The family of late billionaire and art collector George Lindemann returned 33 looted artifacts to Cambodia, following an agreement between the family and the U.S. Justice Department.
The return of the artifacts was voluntary, and the U.S. Attorney’s Office for the Southern District of New York stressed that“For decades, Cambodia suffered at the hands of unscrupulous art dealers and looters who trafficked cultural treasures to the American art market. We thank the Lindemann family for their cooperation and assistance in the repatriation of the antiquities to Cambodia,” U.S. Attorney Damian Williams said in a statement on Monday.
The art dates to the Khmer Empire between the 10th and 12th centuries. During that era, also known as the Angkor Period, Hinduism was the state faith. The pieces, which reference figures from the Hindu scriptures and epics, came from temple complexes dating to the era, including the brief 10th-century capital of Koh Ker and the more famous complex at Angkor Wat, the U.S. Attorney’s Office said.

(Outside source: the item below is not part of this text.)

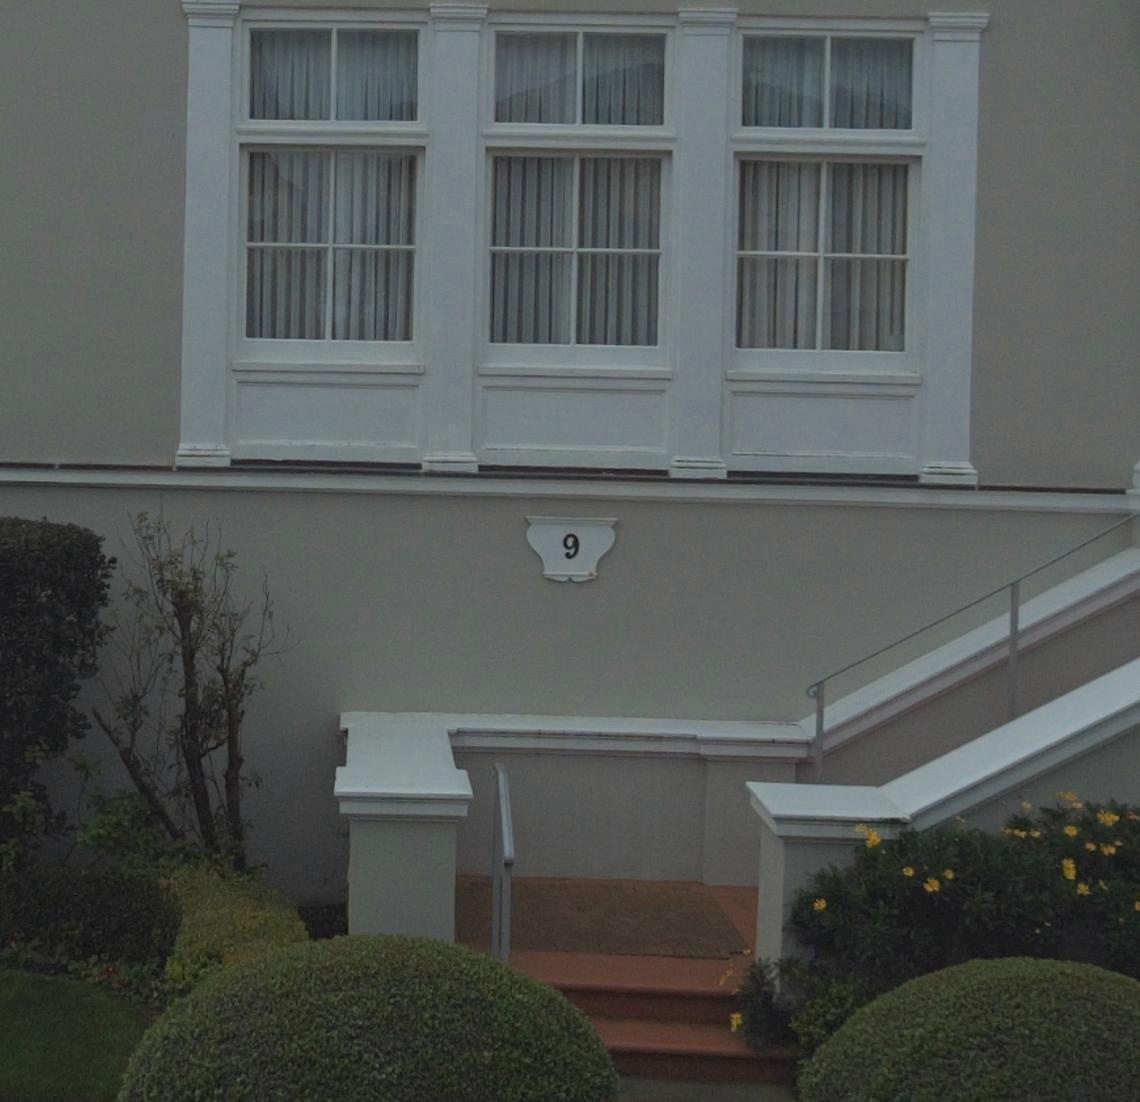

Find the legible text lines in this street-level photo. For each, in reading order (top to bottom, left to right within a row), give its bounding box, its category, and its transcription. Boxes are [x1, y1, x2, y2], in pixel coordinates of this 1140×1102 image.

[562, 533, 580, 560] StreetNumber: 9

These include a reclining statue of the god Vishnu with consort goddess Lakshmi, the hero Dhrishtadyumna from the Mahabharata epic, and a sculpture depicting Ardhanarishvara, a half-male half-female deity “It pleases the Cambodian government that the Lindemann family, in possession of these national treasures, knowing they were wrongfully possessed, have duly and voluntarily returned them to their rightful owners,” Cambodian Minister of Culture and Fine Arts Phoeurng Sackona told The Times.